Drones can also pinpoint the precise location that requires erosion control or extra tilling, for example, both of which can be done without destroying the plants in the surrounding area. By identifying these issues early, drones can save you a lot of money, time, and energy trying to determine these things on your own.
“Having a drone means your decisions are made based on hard data at your fingertips in a matter of moments, thus eliminating gross errors or waiting several planting seasons to discover on your own,” said Thibodeau.
To keep soil replete with nutrients, farmers often rotate crops. Some crops deplete the soil of essential nutrients like nitrogen and magnesium. By rotating in a crop that replenishes the soil, farmers keep their crops and soil at optimum health, growing season after growing season—without the use of chemical fertilizers.
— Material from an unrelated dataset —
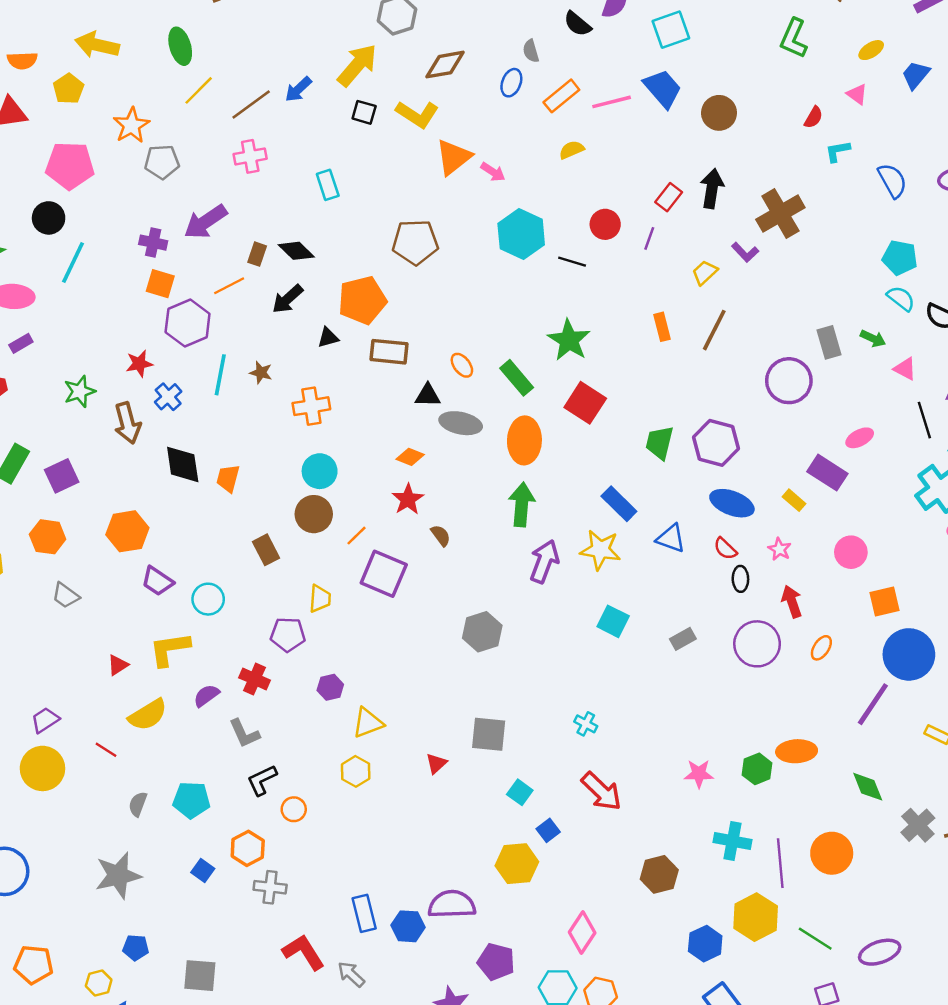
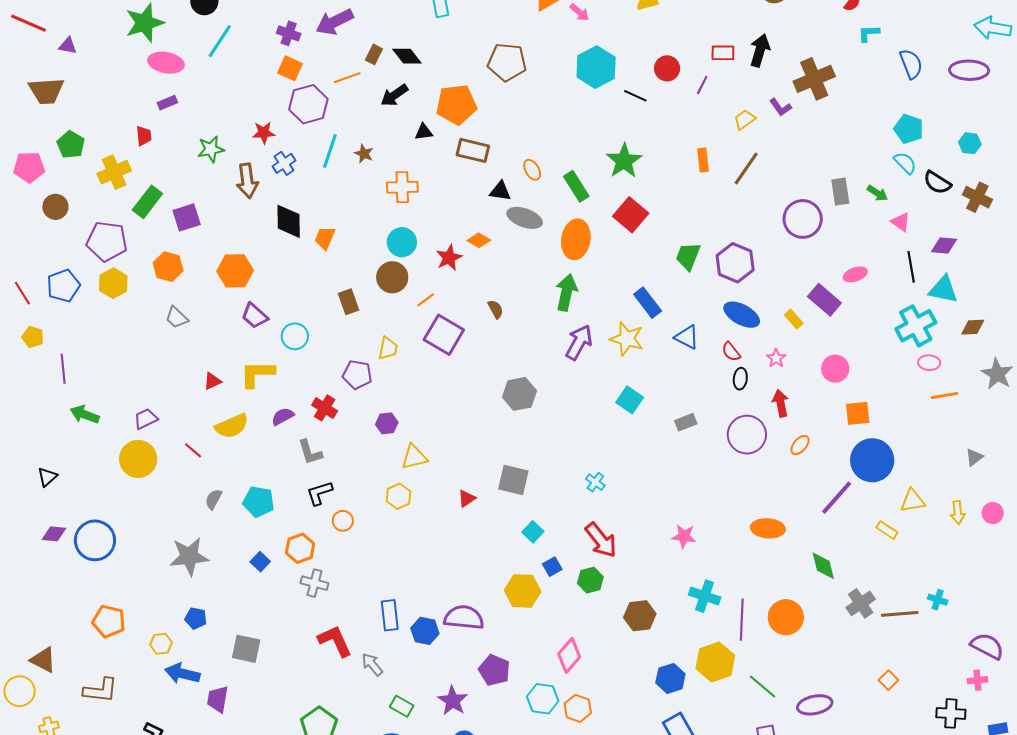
red rectangle: (669, 197) -> (723, 53), turned 45
red star: (408, 499) -> (449, 258), moved
green hexagon: (757, 769) -> (590, 580), moved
Physical items made from hemp are highly biodegradable in general, and hemp even helps fight climate change by sequestering carbon at an impressive rate of efficiency. The beauty of hemp is that one season farmers can plant hemp for textiles and the next for CBD, increasing profits (serving two different industries), while being kind to your soil.
Spraying Pesticides and Herbicides and Adding Fertilizer
Because it has little need for herbicides (like Roundup with known carcinogenic glyphosate), pesticides or fertilizers, hemp is ideal for organic farming. Hemp is hardy and self-reliant, growing high enough and thick enough to crowd out invasive species (weeds). It has a natural resistance to pests.
It can contribute to environmental preservation by acting as a replacement for petrochemicals, timber, and chemical-intensive plants (like cotton, soybeans, and corn) used in the production of many consumer products.
In addition to its material utility, industrial hemp scores big in the sustainability category, so you can save your drone for other applications.
Supply Chain/Chain of Custody
From the government’s perspective, the ability to track a hemp plant from seed to sale is crucial. Whether it’s a T-shirt made from hemp or a bottle of CBD oil sold over the Internet or at your local health food store if something goes wrong at any point in the chain of custody, drones can track it:
- From the store where it was sold,
- To the manufacturer who created the extraction
- And the farm that planted the seed.
The Million Dollar Question
Cannabis farmers and entrepreneurs want to know important things like how many drones they need for the area of land they want to buy or already own, and how much they’ll cost. Drones run between $2,000 and $35,000 each.
For a piece of property that’s 50 acres or more, Rostin and Thibodeau recommend buying two drones. They say to expect to spend about $7,000 for each drone. Before you get sticker shock, ask yourself what you would pay to know about your farm within a few minutes or even hours what it would take you two to four growing seasons to learn on your own? A drone solution may be an invaluable opportunity to efficiently track and manage your crops.